:: PROVIDED ENTRIES ::

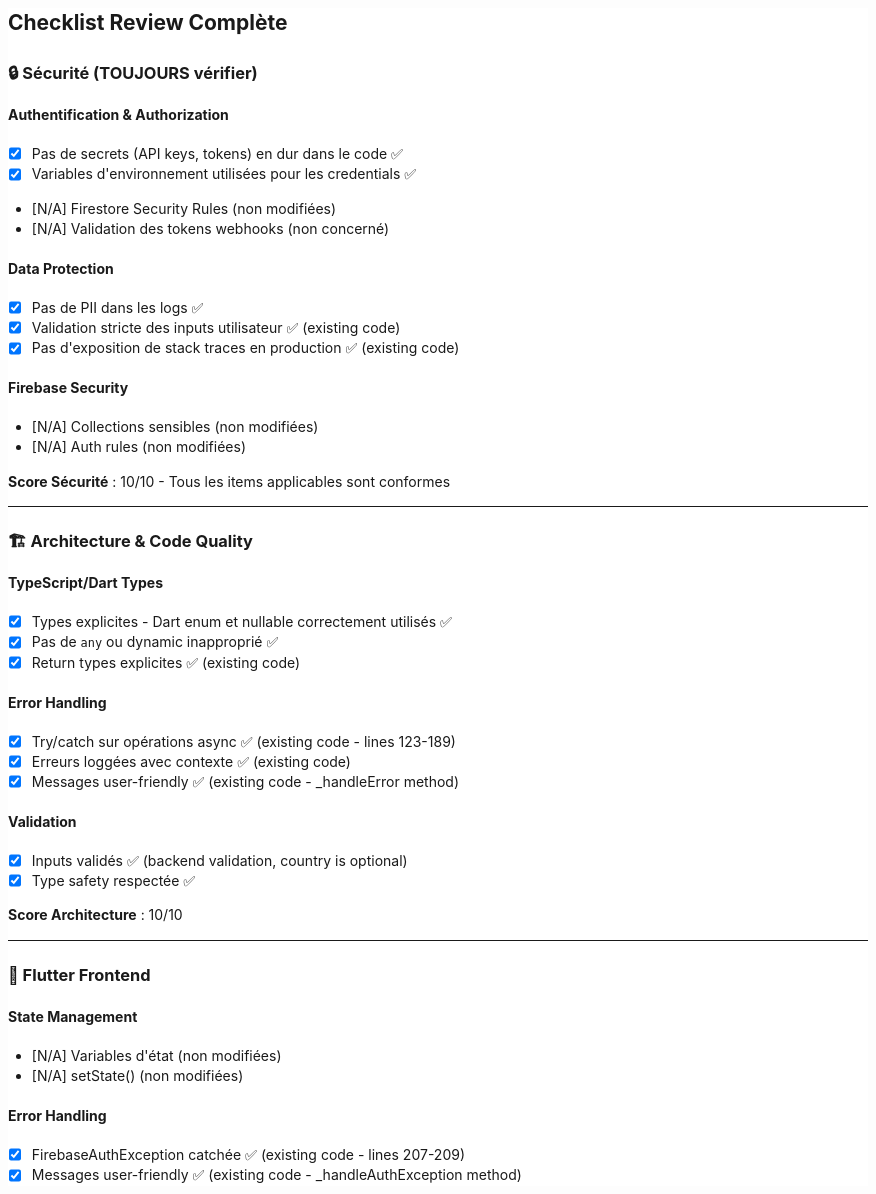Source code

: 
## Checklist Review Complète

### 🔒 Sécurité (TOUJOURS vérifier)

#### Authentification & Authorization
- [x] Pas de secrets (API keys, tokens) en dur dans le code ✅
- [x] Variables d'environnement utilisées pour les credentials ✅
- [N/A] Firestore Security Rules (non modifiées)
- [N/A] Validation des tokens webhooks (non concerné)

#### Data Protection
- [x] Pas de PII dans les logs ✅
- [x] Validation stricte des inputs utilisateur ✅ (existing code)
- [x] Pas d'exposition de stack traces en production ✅ (existing code)

#### Firebase Security
- [N/A] Collections sensibles (non modifiées)
- [N/A] Auth rules (non modifiées)

**Score Sécurité** : 10/10 - Tous les items applicables sont conformes

---

### 🏗️ Architecture & Code Quality

#### TypeScript/Dart Types
- [x] Types explicites - Dart enum et nullable correctement utilisés ✅
- [x] Pas de `any` ou dynamic inapproprié ✅
- [x] Return types explicites ✅ (existing code)

#### Error Handling
- [x] Try/catch sur opérations async ✅ (existing code - lines 123-189)
- [x] Erreurs loggées avec contexte ✅ (existing code)
- [x] Messages user-friendly ✅ (existing code - _handleError method)

#### Validation
- [x] Inputs validés ✅ (backend validation, country is optional)
- [x] Type safety respectée ✅

**Score Architecture** : 10/10

---

### 📱 Flutter Frontend

#### State Management
- [N/A] Variables d'état (non modifiées)
- [N/A] setState() (non modifiées)

#### Error Handling
- [x] FirebaseAuthException catchée ✅ (existing code - lines 207-209)
- [x] Messages user-friendly ✅ (existing code - _handleAuthException method)
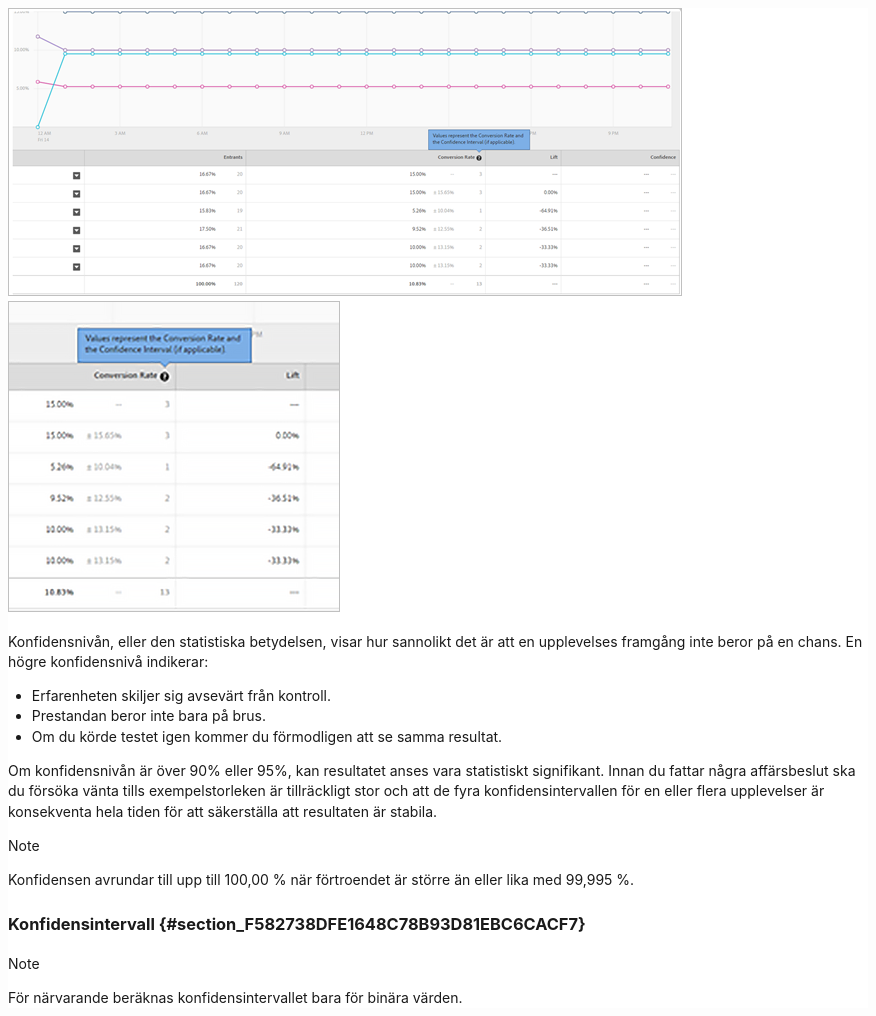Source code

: ![](assets/conf_report.png)  ![](assets/conf_report_detail.png)

Konfidensnivån, eller den statistiska betydelsen, visar hur sannolikt det är att en upplevelses framgång inte beror på en chans. En högre konfidensnivå indikerar:

* Erfarenheten skiljer sig avsevärt från kontroll.
* Prestandan beror inte bara på brus.
* Om du körde testet igen kommer du förmodligen att se samma resultat.

Om konfidensnivån är över 90% eller 95%, kan resultatet anses vara statistiskt signifikant. Innan du fattar några affärsbeslut ska du försöka vänta tills exempelstorleken är tillräckligt stor och att de fyra konfidensintervallen för en eller flera upplevelser är konsekventa hela tiden för att säkerställa att resultaten är stabila.

>[!NOTE]
>
>Konfidensen avrundar till upp till 100,00 % när förtroendet är större än eller lika med 99,995 %.

### Konfidensintervall {#section_F582738DFE1648C78B93D81EBC6CACF7}

>[!NOTE]
>
>För närvarande beräknas konfidensintervallet bara för binära värden.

:::

:: EXERCISE ::
Reproduce the material in its entirety and word for word, without the pictures.

:: ANSWER TO THE PROBLEM ::
Source code

: 
## Checklist Review Complète

### 🔒 Sécurité (TOUJOURS vérifier)

#### Authentification & Authorization
- [x] Pas de secrets (API keys, tokens) en dur dans le code ✅
- [x] Variables d'environnement utilisées pour les credentials ✅
- [N/A] Firestore Security Rules (non modifiées)
- [N/A] Validation des tokens webhooks (non concerné)

#### Data Protection
- [x] Pas de PII dans les logs ✅
- [x] Validation stricte des inputs utilisateur ✅ (existing code)
- [x] Pas d'exposition de stack traces en production ✅ (existing code)

#### Firebase Security
- [N/A] Collections sensibles (non modifiées)
- [N/A] Auth rules (non modifiées)

**Score Sécurité** : 10/10 - Tous les items applicables sont conformes

---

### 🏗️ Architecture & Code Quality

#### TypeScript/Dart Types
- [x] Types explicites - Dart enum et nullable correctement utilisés ✅
- [x] Pas de `any` ou dynamic inapproprié ✅
- [x] Return types explicites ✅ (existing code)

#### Error Handling
- [x] Try/catch sur opérations async ✅ (existing code - lines 123-189)
- [x] Erreurs loggées avec contexte ✅ (existing code)
- [x] Messages user-friendly ✅ (existing code - _handleError method)

#### Validation
- [x] Inputs validés ✅ (backend validation, country is optional)
- [x] Type safety respectée ✅

**Score Architecture** : 10/10

---

### 📱 Flutter Frontend

#### State Management
- [N/A] Variables d'état (non modifiées)
- [N/A] setState() (non modifiées)

#### Error Handling
- [x] FirebaseAuthException catchée ✅ (existing code - lines 207-209)
- [x] Messages user-friendly ✅ (existing code - _handleAuthException method)
Source code

: ![](assets/conf_report.png)  ![](assets/conf_report_detail.png)

Konfidensnivån, eller den statistiska betydelsen, visar hur sannolikt det är att en upplevelses framgång inte beror på en chans. En högre konfidensnivå indikerar:

* Erfarenheten skiljer sig avsevärt från kontroll.
* Prestandan beror inte bara på brus.
* Om du körde testet igen kommer du förmodligen att se samma resultat.

Om konfidensnivån är över 90% eller 95%, kan resultatet anses vara statistiskt signifikant. Innan du fattar några affärsbeslut ska du försöka vänta tills exempelstorleken är tillräckligt stor och att de fyra konfidensintervallen för en eller flera upplevelser är konsekventa hela tiden för att säkerställa att resultaten är stabila.

>[!NOTE]
>
>Konfidensen avrundar till upp till 100,00 % när förtroendet är större än eller lika med 99,995 %.

### Konfidensintervall {#section_F582738DFE1648C78B93D81EBC6CACF7}

>[!NOTE]
>
>För närvarande beräknas konfidensintervallet bara för binära värden.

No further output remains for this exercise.